===== Text block

DJ Rap, aware of the strange popularity of women in headphones, put a busty blond with headphones on the cover of "Learning Curve." British label Fantazia has taken it a step further, putting TWO women with headphones on the cover of "Aural Pleasure," in an about-to-kiss pose. Coming soon to an album cover near you: sex scenes with women in headphones.

(Note: I'm told the woman on the cover of "Learning Curve" is DJ Rap. Oops.)

This is too perfect. The logo for the XFL's Orlando Rage has a mullet.

Orlando Mullets


[9.Jan.01]
Back in September WebWord picked Ted Baker Online as the winner of the Flash Usability Contest. In terms of usability, Ted Baker Online can't hold a candle to Divine Interventions, "the home of the Baby Jesus Butt Plug and more." The makers of the butt plug, along with "Jackhammer Jesus" and "Buddha's Delight" have figured out how to enable the "back" button, bookmarking, and printing from the browser. Way to go.

==========
===== Data extracts

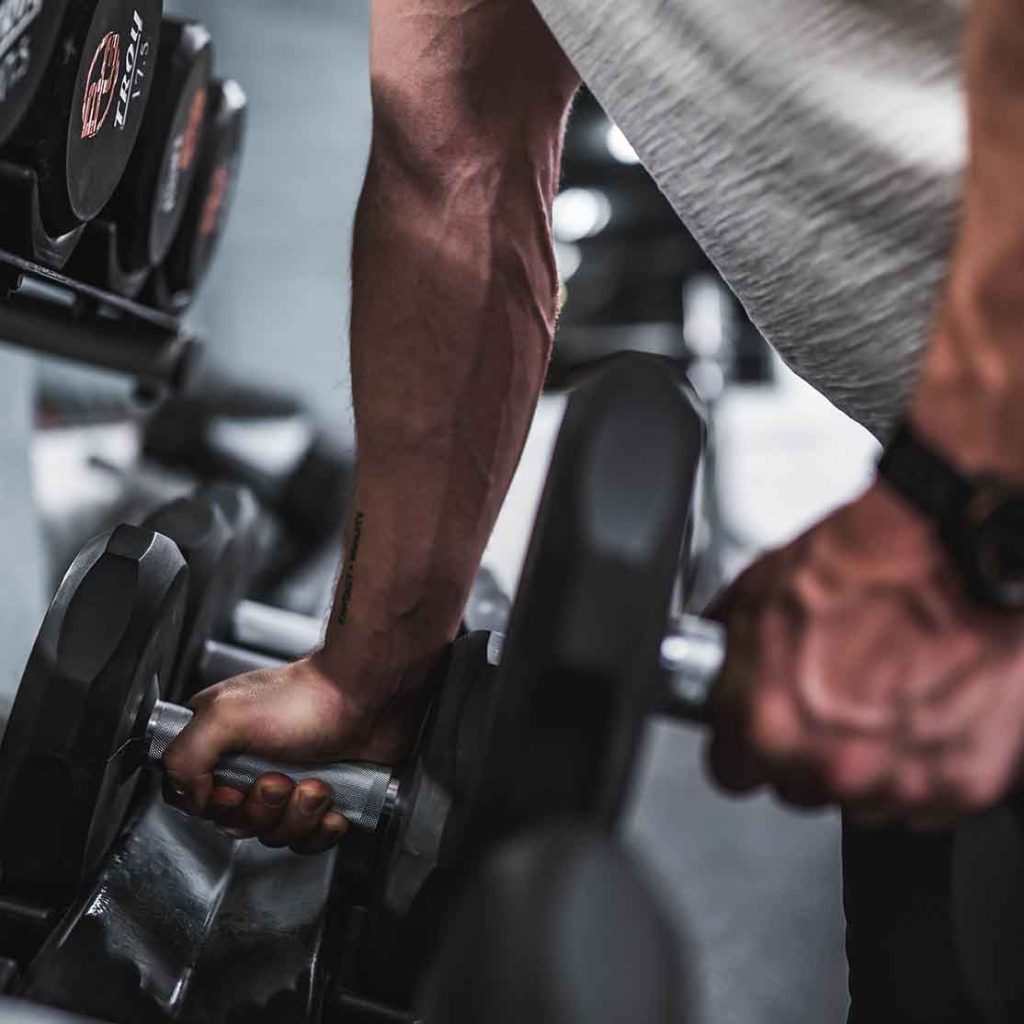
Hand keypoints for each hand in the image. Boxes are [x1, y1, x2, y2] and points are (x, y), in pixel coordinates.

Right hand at [161, 656, 427, 853]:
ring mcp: (287, 782)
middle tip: (281, 779)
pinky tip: (333, 806)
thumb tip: (190, 797)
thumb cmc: (306, 697)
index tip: (234, 792)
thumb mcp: (226, 715)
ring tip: (315, 784)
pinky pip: (308, 839)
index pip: (189, 795)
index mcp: (219, 741)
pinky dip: (321, 829)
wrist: (371, 695)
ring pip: (273, 833)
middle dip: (261, 809)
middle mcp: (249, 762)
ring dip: (296, 815)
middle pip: (233, 822)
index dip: (211, 805)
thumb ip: (184, 756)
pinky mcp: (320, 798)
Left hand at [708, 481, 1023, 828]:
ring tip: (882, 696)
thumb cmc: (856, 566)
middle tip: (829, 699)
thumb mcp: (751, 598)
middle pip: (796, 788)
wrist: (943, 550)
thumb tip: (710, 673)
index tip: (756, 731)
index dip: (743, 746)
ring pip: (861, 798)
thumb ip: (726, 660)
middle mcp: (830, 764)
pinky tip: (922, 708)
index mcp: (767, 725)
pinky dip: (924, 764)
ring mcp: (899, 781)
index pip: (731, 772)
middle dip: (805, 751)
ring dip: (866, 762)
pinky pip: (925, 798)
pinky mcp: (962, 783)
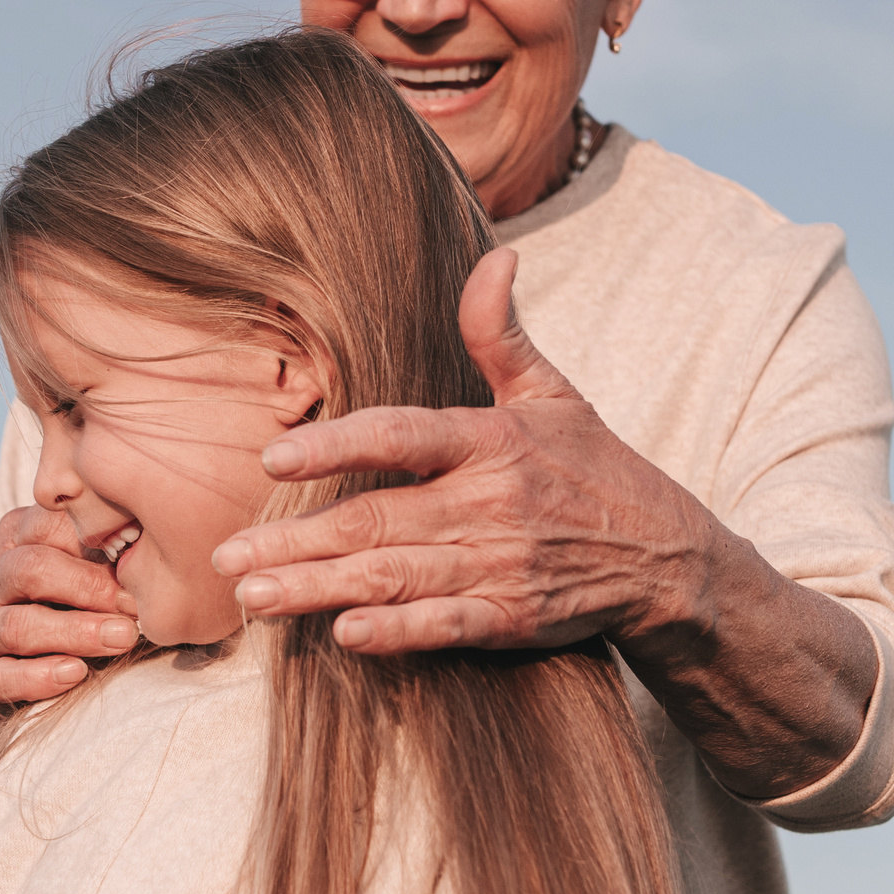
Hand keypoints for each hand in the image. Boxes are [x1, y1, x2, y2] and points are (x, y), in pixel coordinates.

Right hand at [0, 505, 140, 710]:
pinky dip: (38, 677)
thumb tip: (155, 547)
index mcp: (16, 536)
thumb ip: (106, 552)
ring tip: (122, 639)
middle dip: (89, 589)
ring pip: (17, 626)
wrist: (16, 660)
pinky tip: (75, 673)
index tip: (143, 565)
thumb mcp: (83, 565)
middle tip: (136, 608)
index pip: (49, 526)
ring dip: (74, 633)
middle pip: (30, 570)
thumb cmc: (71, 600)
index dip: (98, 544)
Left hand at [212, 246, 700, 653]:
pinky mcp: (513, 617)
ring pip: (394, 577)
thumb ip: (501, 333)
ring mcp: (501, 564)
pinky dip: (398, 633)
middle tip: (225, 557)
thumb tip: (496, 257)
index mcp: (491, 440)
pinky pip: (446, 626)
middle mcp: (490, 503)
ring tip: (252, 600)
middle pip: (376, 520)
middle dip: (295, 542)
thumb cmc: (594, 467)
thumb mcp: (553, 393)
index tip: (273, 460)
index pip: (401, 437)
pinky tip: (346, 636)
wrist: (668, 557)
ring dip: (318, 590)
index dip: (335, 447)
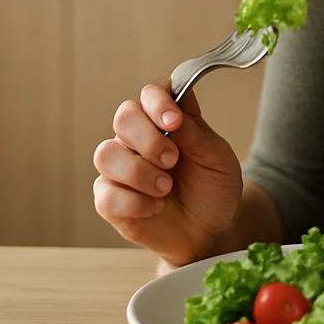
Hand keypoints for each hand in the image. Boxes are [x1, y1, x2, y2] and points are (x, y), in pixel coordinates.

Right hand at [93, 83, 242, 267]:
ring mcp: (120, 169)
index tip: (174, 121)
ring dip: (139, 172)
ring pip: (106, 154)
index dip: (158, 102)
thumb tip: (176, 112)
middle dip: (148, 139)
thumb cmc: (213, 188)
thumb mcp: (217, 158)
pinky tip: (156, 207)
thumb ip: (196, 133)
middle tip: (172, 160)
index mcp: (165, 121)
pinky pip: (106, 194)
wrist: (211, 230)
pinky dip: (134, 202)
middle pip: (123, 117)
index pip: (151, 93)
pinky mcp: (110, 200)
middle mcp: (138, 139)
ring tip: (165, 188)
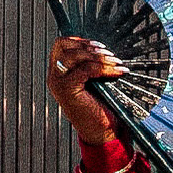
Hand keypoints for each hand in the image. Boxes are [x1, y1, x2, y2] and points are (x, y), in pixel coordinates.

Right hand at [47, 35, 125, 149]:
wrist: (102, 132)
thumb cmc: (101, 106)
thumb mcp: (95, 80)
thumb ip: (93, 64)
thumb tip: (106, 46)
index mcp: (60, 72)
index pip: (61, 44)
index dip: (81, 40)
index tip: (100, 46)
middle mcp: (54, 76)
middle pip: (63, 45)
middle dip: (89, 46)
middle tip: (110, 54)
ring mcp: (58, 83)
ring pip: (73, 56)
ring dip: (98, 57)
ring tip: (116, 63)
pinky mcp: (67, 90)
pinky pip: (84, 70)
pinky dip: (103, 68)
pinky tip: (117, 72)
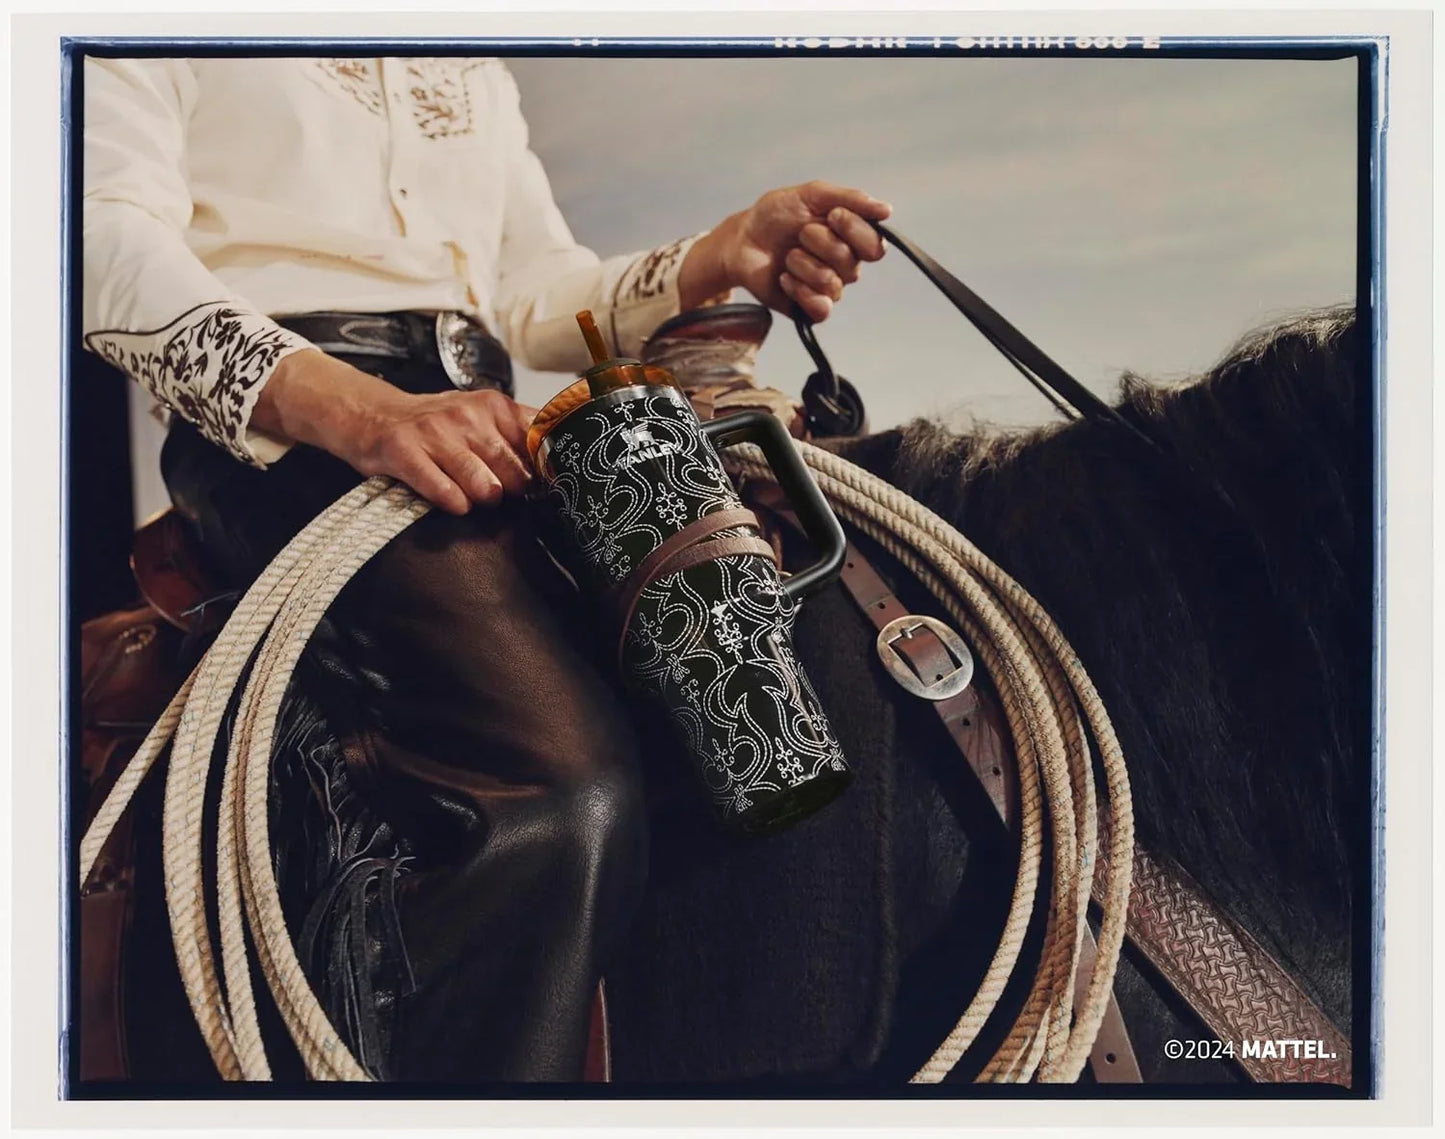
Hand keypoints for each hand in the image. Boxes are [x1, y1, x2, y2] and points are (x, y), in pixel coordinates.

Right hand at [254, 349, 537, 515]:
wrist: (372, 414)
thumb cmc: (434, 424)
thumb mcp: (480, 416)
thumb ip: (518, 433)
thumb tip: (561, 461)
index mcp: (493, 405)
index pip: (539, 441)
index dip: (547, 470)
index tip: (547, 484)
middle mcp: (467, 415)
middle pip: (516, 473)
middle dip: (513, 493)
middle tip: (500, 493)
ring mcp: (436, 433)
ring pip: (485, 487)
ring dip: (484, 501)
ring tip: (474, 496)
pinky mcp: (406, 453)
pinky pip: (446, 494)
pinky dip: (454, 505)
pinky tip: (452, 501)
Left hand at [681, 180, 892, 322]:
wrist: (743, 240)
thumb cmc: (777, 215)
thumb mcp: (812, 195)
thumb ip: (850, 199)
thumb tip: (887, 210)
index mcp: (852, 239)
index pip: (875, 246)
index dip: (855, 231)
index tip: (832, 215)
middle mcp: (846, 266)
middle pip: (851, 264)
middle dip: (820, 243)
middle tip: (800, 234)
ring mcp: (828, 289)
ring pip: (831, 284)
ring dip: (802, 264)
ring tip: (788, 257)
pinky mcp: (810, 309)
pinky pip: (820, 308)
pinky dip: (799, 291)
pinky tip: (784, 278)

==========

- What needs to be done -
Copy everything in the blog entries from "Orlando Mullets" down to "browser. Way to go.", word for word. The lines after the blog entries are separate material.

- Answer space -
Orlando Mullets


[9.Jan.01]
Back in September WebWord picked Ted Baker Online as the winner of the Flash Usability Contest. In terms of usability, Ted Baker Online can't hold a candle to Divine Interventions, "the home of the Baby Jesus Butt Plug and more." The makers of the butt plug, along with "Jackhammer Jesus" and "Buddha's Delight" have figured out how to enable the "back" button, bookmarking, and printing from the browser. Way to go.